Yes, you see a little more growth if you cut taxes, but after a while, the structural deficits you create overwhelm all that (as well proven repeatedly). We have let things get too big. The usual remedies will NOT apply. We have screwed ourselves. There is going to be pain.

Medicare, Medicaid, Social Security, “Defense.” Government-wise, those are the Big Four, and they are NOT sustainable at anything even approaching present levels. Hard, realistic talk, from people who are going to go down in flames from angry, parochial publics who will punish them for speaking ugly truth, may be a necessary first step. Fringe diversion about other entitlements at this point are not only diversionary, but droplet-focused instead of bucket-focused. At this stage in Medicare for instance, we likely in the interim should switch to something like a budget-voucher system where we pay the individual a certain amount to get what they can (direct care or insurance) with, and no more. Watch the howl-meter go off the scale with that one! But the alternative is to keep chugging on in denial like Rome, until reality transforms you painfully, dramatically, and permanently.

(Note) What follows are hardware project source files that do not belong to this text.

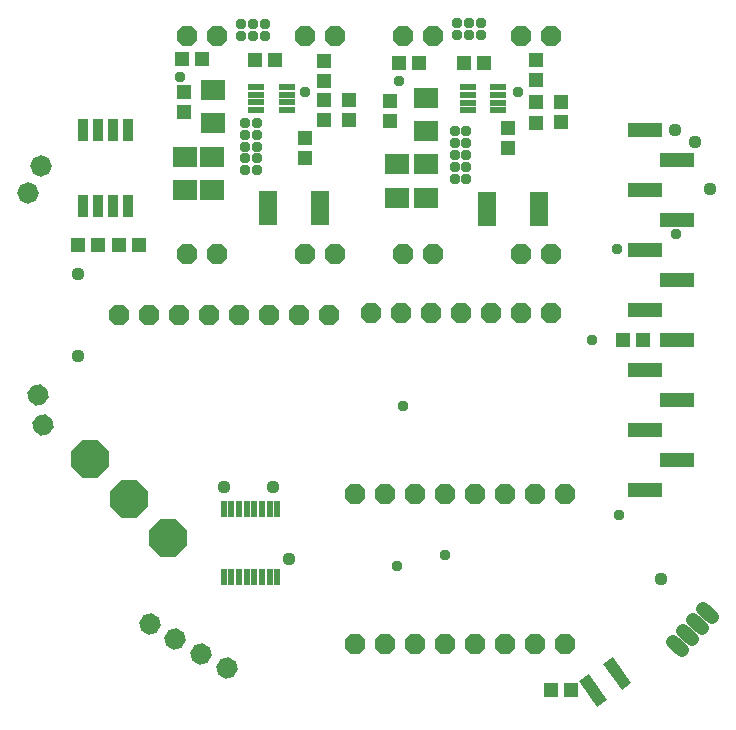
<source format=gbr>
G04 EAGLE Gerber RS-274X export*
G75*
%MOMM*%
%FSLAX34Y34*%
%LPD*%
%INSoldermask Top*%
%IPPOS*%
%AMOC8*
5,1,8,0,0,1.08239X$1,22.5*%
G01*
%ADD10R,1.303200X1.203200*%
%ADD11R,1.203200X1.303200*%
%ADD12R,2.003200X1.803200*%
%ADD13P,3.467112X8X247.500000*%
%ADD14P,1.869504X8X292.500000*%
%ADD15R,1.403200X0.603200*%
%ADD16R,1.603200X3.003200*%
%ADD17R,0.563200X1.463200*%
%ADD18R,2.703200X1.003200*%
%ADD19P,1.869504X8X202.500000*%
%ADD20R,2.903200X1.223200*%
%ADD21R,0.923200X1.983200*%
%ADD22P,1.852186X8X267.500000*%
%ADD23P,1.852186X8X352.500000*%
%ADD24P,1.869504X8X112.500000*%
%ADD25C,1.211200*%
%ADD26P,1.852186X8X302.500000*%
%ADD27C,1.109600*%
%ADD28C,0.959600*%


D10*
X406700Y731000D03*
X423700Y731000D03*
D11*
X520931Y679734D03*
X520931Y696734D03*
X620431Y656734D03*
X620431Y673734D03*
X665931Y678934D03*
X665931Y695934D03*
D12*
X526431Y642934D03*
X526431Y614934D03*
X551431Y642934D03*
X551431Y614934D03*
X371000Y678000D03*
X371000Y706000D03*
D11*
X346000Y687500D03*
X346000Y704500D03*
X449000Y648400D03*
X449000Y665400D03*
X486000Y680300D03*
X486000Y697300D03*
D12*
X347000Y649300D03*
X347000Y621300D03*
X370000Y649400D03*
X370000Y621400D03*
D10*
X583431Y728934D03*
X600431Y728934D03*
D12*
X551431Y670934D03*
X551431Y698934D03*
D11*
X361500Y732000D03*
X344500Y732000D03*
D10*
X465000Y713500D03*
X465000Y730500D03*
X465000Y697500D03*
X465000Y680500D03*
D11*
X545731Y728834D03*
X528731Y728834D03*
D10*
X644331Y714534D03*
X644331Y731534D03*
X644531Y695434D03*
X644531Y678434D03*
D13*
X333234Y326766D03*
X300000Y360000D03*
X266766Y393234D03*
D14*
X349100Y751700D03*
X374500Y751700D03*
X449100Y751700D03*
X474500Y751700D03*
X474500Y566700D03*
X449100Y566700D03*
X374500Y566700D03*
X349100Y566700D03*
D15*
X407200Y708450D03*
X407200Y701950D03*
X407200Y695450D03*
X407200Y688950D03*
X433200Y688950D03*
X433200Y695450D03*
X433200Y701950D03*
X433200Y708450D03*
D16*
X417200Y606200D03*
X461200Y606200D03*
D14*
X531531Y751934D03*
X556931Y751934D03*
X631531Y751934D03*
X656931Y751934D03*
X656931Y566934D03*
X631531Y566934D03*
X556931Y566934D03*
X531531Y566934D03*
D15*
X586631Y708184D03*
X586631Y701684D03*
X586631Y695184D03*
X586631Y688684D03*
X612631Y688684D03*
X612631Y695184D03*
X612631Y701684D03*
X612631Y708184D03*
D16*
X602931Y605134D03*
X646931Y605134D03*
D17*
X379850Y293600D03*
X386350Y293600D03*
X392850Y293600D03*
X399350Y293600D03*
X405850Y293600D03*
X412350Y293600D03*
X418850Y293600D03*
X425350Y293600D03*
X425350Y351600D03*
X418850Y351600D03*
X412350Y351600D03*
X405850Y351600D03*
X399350Y351600D03*
X392850Y351600D03*
X386350Y351600D03*
X379850Y351600D03*
D18*
G36*
X716861Y198178D02*
X701357Y220320D01*
X709575Y226074D01*
X725079Y203932D01*
X716861Y198178D01*
G37*
G36*
X696382Y183838D02*
X680878Y205980D01*
X689096Y211734D01*
X704600Y189592D01*
X696382Y183838D01*
G37*
D19*
X657400Y517000D03*
X632000Y517000D03*
X606600Y517000D03*
X581200Y517000D03*
X555800Y517000D03*
X530400Y517000D03*
X505000Y517000D03*
D11*
X657300Y197800D03*
X674300Y197800D03*
D20*
X736500Y418400D03*
X736500Y469200D03*
X763500Y443800D03*
X763500Y494600D03*
X763500Y393000D03*
X736500Y367600D03*
X736500Y570800D03*
X736500Y621600D03*
X763500Y596200D03*
X763500Y647000D03*
X763500Y545400D03*
X736500Y520000D03*
X736500Y672400D03*
D14*
X367300Y515800D03*
X392700Y515800D03*
X418100Y515800D03*
X443500Y515800D03*
X468900Y515800D03*
X341900Y515800D03*
X316500Y515800D03*
X291100Y515800D03*
D11*
X734993Y494621D03*
X717993Y494621D03*
D21*
X260950Y607700D03*
X273650Y607700D03*
X286350Y607700D03*
X299050Y607700D03*
X299050Y672300D03*
X286350Y672300D03*
X273650Y672300D03*
X260950Y672300D03*
D22*
X214717Y618671D03*
X225283Y641329D03*
D11*
X291500Y575000D03*
X308500Y575000D03*
X256500Y575000D03*
X273500Y575000D03*
D23*
X382476Y216250D03*
X360825Y228750D03*
X339175Y241250D03*
X317524Y253750D03*
D24*
X668900Y236500D03*
X643500Y236500D03*
X618100Y236500D03*
X592700Y236500D03*
X567300Y236500D03*
X541900Y236500D03*
X516500Y236500D03*
X491100Y236500D03*
X668900Y363500D03*
X643500Y363500D03*
X618100Y363500D03*
X592700Y363500D03*
X567300Y363500D03*
X541900Y363500D03*
X516500Y363500D03*
X491100Y363500D03*
D25*
X785895Y266795D02*
X793386Y260050D01*
X785022Y250761D02*
X777531Y257506D01*
X769167Y248217D02*
X776658Y241472D01*
X768293Y232183D02*
X760803Y238927D01*
D26*
X227171Y422690D03*
X222829Y447310D03*
D27*
X762000Y672000D03*
X422000Y370000D03*
X380000Y370000D03*
D28*
X692000Y494000D03*
X343000Y717000D03*
X449000Y704000D03*
X528731Y713934D03*
X629431Y703934D03*
X408000Y658000D03*
X408000Y678000D03*
X408000Y668000D03*
X408000Y648000D03*
X408000Y638000D03*
X398000Y678000D03*
X398000Y668000D03*
X398000Y658000D03*
X398000Y648000D03*
X398000Y638000D03*
X415000Y762000D03*
X415000Y752000D03*
X405000Y752000D03*
X405000Y762000D03*
X395000Y752000D03*
X395000Y762000D03*
X585431Y650934D03*
X585431Y670934D03*
X585431Y660934D03*
X585431Y640934D03*
X585431Y630934D03*
X575431Y670934D03*
X575431Y660934D03*
X575431Y650934D03*
X575431Y640934D03*
X575431Y630934D03*
X597431Y762934D03*
X597431Y752934D03*
X587431Y752934D03*
X587431Y762934D03*
X577431Y752934D03*
X577431Y762934D03*
D27*
X779000Y662000D03*
X435000Y309000D03*
X256500Y481000D03*
X256500Y550000D03*
D28*
X715000Y346000D03*
X763000Y584000D03*
D27*
X792000Y622000D03*
X750000Y292000D03*
D28*
X713000Y571000D03*
X567000Y312000D03*
X526351Y302649D03*
X532000Y438000D03*
M02*

</source>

Americans need to show they really can handle the truth. Because that truth is often ugly—and painful. We will start finding politicians who speak the truth, rather than carefully constructed evasions or pacifications, when we show we can handle it without becoming parochial.

All is not painful gloom, however. There are positive prescriptions we can take. Put simply, we need to tax things which are harming us as nation, society, and even individuals, and reduce (and preferably stop entirely) taxing things which are beneficial. That would be a sea change! Government should also be out of the business of regulating strictly personal behavior: if people want to make (often foolish or selfish) decisions that affect only themselves and their gene pools, why is government involved in that? That would eliminate a fair number of government programs right there. And certainly no more subsidizing of personal or societal harmful behavior! People and businesses are free to make their (again, often foolish or selfish) decisions, but not to ask us to pay for them.

We can also put the spotlight where it belongs. Ask the questions. Have the corporations explain why there is a greater than 7-10 times disparity between the highest paid worker and lowest one. “The market” is an evasive and deceptive response to that, btw.

Perhaps call into question anyone not already employed by an established (two+ years old) corporation who does or try to own more than 1% of that corporation. That would go a ways toward disentangling the interlocking boards we have today.

Dangle the carrot in front of the corporations: they pay no corporate tax if they satisfy the above conditions of ownership and compensation parity spread.

The above are only examples, and not particularly well mapped ones at that. There are a plethora of prescriptions from people, often academics or think tankers, about how to correct our corpocracy. Right now however, doing that’s not on the public mind. Too often, angry survival, aimless or misinformed discontent, and red herring fixation, are. That’s why I respond, when I do respond, to right-left baiting, with: “You and I are smart enough to know things are more complicated than that. I am more interested in talking about those who have the real power. Are you?”